» **Selected extract**:
----
Shirred food casings of flexible cellulosic tubing are commonly used in the food industry for making and processing various food products such as frankfurters, sausages, or the like. Consequently, the methods of making the shirred casing articles or "sticks", and the apparatus and methods relating to the use of the shirred casing to produce a stuffed casing food product, are all well known in the art. For example, a shirred casing, a shirring method and a shirring apparatus are all described generally in U.S. Pat. No. 2,984,574. U.S. Pat. No. 3,115,668 describes a machine for stuffing a shirred casing stick to make linked sausages or frankfurters.
The advent of automatic machines for stuffing and/or linking of shirred food casings as described, for example, in U.S. Pat. No. 3,115,668, has greatly increased the production rate of sausage type products. In an automated stuffing operation, as described in the '688 Patent, hollow shirred casing sticks are fed automatically and rapidly onto the stuffing horn of the stuffing machine. The horn picks up the shirred casing stick by extending through the bore of the hollow stick to the fore end of the stick. The horn then advances the stick into a chuck. The chuck grips the fore end of the stick and rotates the stick about the horn during the stuffing operation to link the stuffed casing.
It is common to have a portion of the casing turned inward into the bore of the stick in order to plug the fore end of the bore. The end closure or "plug" formed by this inturned casing performs several functions. For example, the stuffing horn pushes on the plug for advancing the stick towards the chuck. Once the stick fore end is firmly gripped by the chuck, the advancing horn pushes the plug out of the stick bore. If the plug is too firmly anchored, the force required to push the plug from the bore (hereafter referred to as the "deplug force") can exceed the tensile strength of the stick. Should this happen, the stick will lose its integrity and separate into two pieces of shirred casing connected by a length of deshirred casing. The connecting length of deshirred casing is liable to twist around the horn and cause the stick to seize on the horn. Another possible result of a high deplug force is a tearing of the casing or a "blown end" which allows the stuffing emulsion to spew from the casing.
----
» **What is being asked**:
Can you quote the stretch of the shirred casing passage above from "Shirred food casings of" through "sausages or frankfurters.", word for word?

» **Data section**:
----
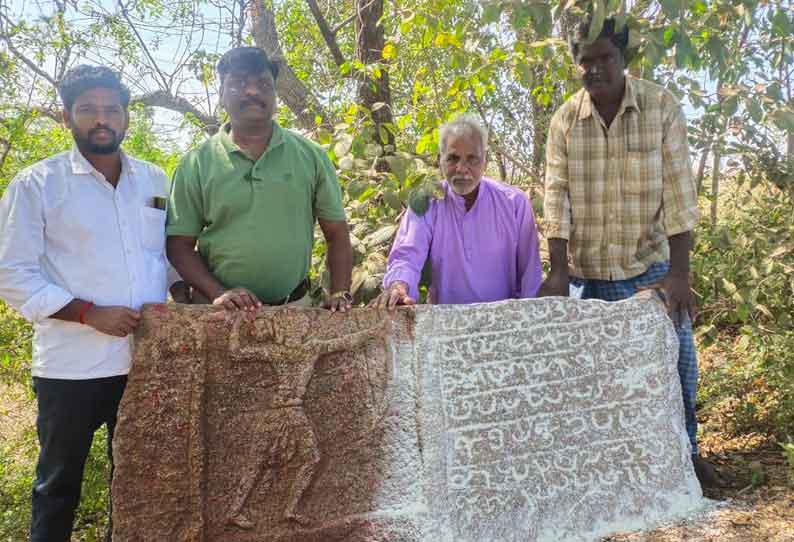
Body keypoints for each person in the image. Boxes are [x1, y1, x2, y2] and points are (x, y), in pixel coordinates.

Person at [540, 16, 720, 487]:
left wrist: (680, 275)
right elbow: (556, 196)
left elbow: (680, 193)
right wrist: (558, 272)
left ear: (624, 59)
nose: (596, 69)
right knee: (592, 381)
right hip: (589, 276)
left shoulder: (661, 107)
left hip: (650, 268)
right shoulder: (564, 121)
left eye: (606, 58)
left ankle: (687, 455)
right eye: (587, 61)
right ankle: (610, 471)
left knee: (678, 362)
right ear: (575, 64)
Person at [0, 65, 177, 542]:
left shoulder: (155, 180)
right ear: (67, 117)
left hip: (145, 363)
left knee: (140, 481)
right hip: (70, 368)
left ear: (125, 119)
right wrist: (87, 313)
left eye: (111, 110)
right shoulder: (37, 184)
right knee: (58, 485)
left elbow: (167, 258)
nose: (101, 119)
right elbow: (11, 273)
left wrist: (189, 301)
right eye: (88, 110)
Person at [166, 47, 353, 312]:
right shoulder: (196, 163)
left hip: (295, 310)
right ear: (221, 95)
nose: (253, 91)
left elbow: (336, 234)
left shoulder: (311, 156)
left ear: (275, 95)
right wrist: (219, 293)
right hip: (218, 313)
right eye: (239, 83)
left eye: (264, 84)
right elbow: (179, 246)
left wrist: (340, 292)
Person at [374, 113, 542, 309]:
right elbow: (407, 255)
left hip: (505, 324)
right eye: (453, 158)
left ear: (485, 161)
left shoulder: (515, 203)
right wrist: (398, 285)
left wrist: (526, 319)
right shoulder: (425, 201)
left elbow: (530, 276)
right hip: (445, 324)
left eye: (472, 159)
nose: (462, 168)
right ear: (440, 160)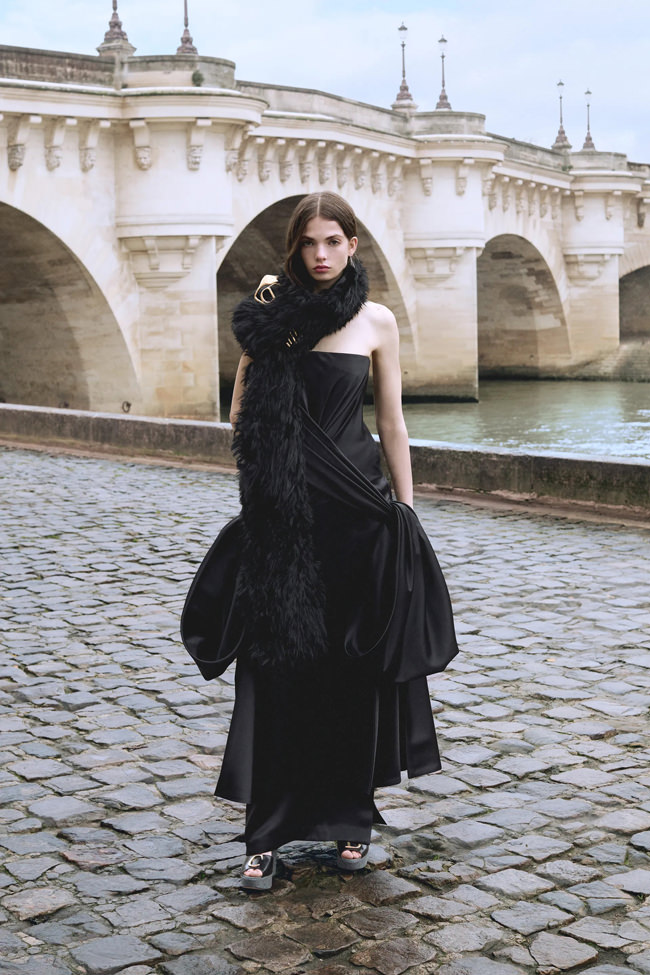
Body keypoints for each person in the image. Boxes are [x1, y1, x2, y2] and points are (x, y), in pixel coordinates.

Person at [181, 192, 458, 890]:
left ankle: (348, 820)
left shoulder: (377, 321)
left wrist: (406, 509)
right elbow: (241, 413)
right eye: (309, 243)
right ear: (295, 248)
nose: (321, 254)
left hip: (359, 516)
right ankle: (265, 834)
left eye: (333, 240)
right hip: (285, 515)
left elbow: (391, 423)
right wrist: (270, 476)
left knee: (350, 672)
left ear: (353, 244)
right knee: (275, 669)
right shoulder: (272, 316)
----
» **Output of the exercise**:
Shirred food casings of flexible cellulosic tubing are commonly used in the food industry for making and processing various food products such as frankfurters, sausages, or the like. Consequently, the methods of making the shirred casing articles or "sticks", and the apparatus and methods relating to the use of the shirred casing to produce a stuffed casing food product, are all well known in the art. For example, a shirred casing, a shirring method and a shirring apparatus are all described generally in U.S. Pat. No. 2,984,574. U.S. Pat. No. 3,115,668 describes a machine for stuffing a shirred casing stick to make linked sausages or frankfurters.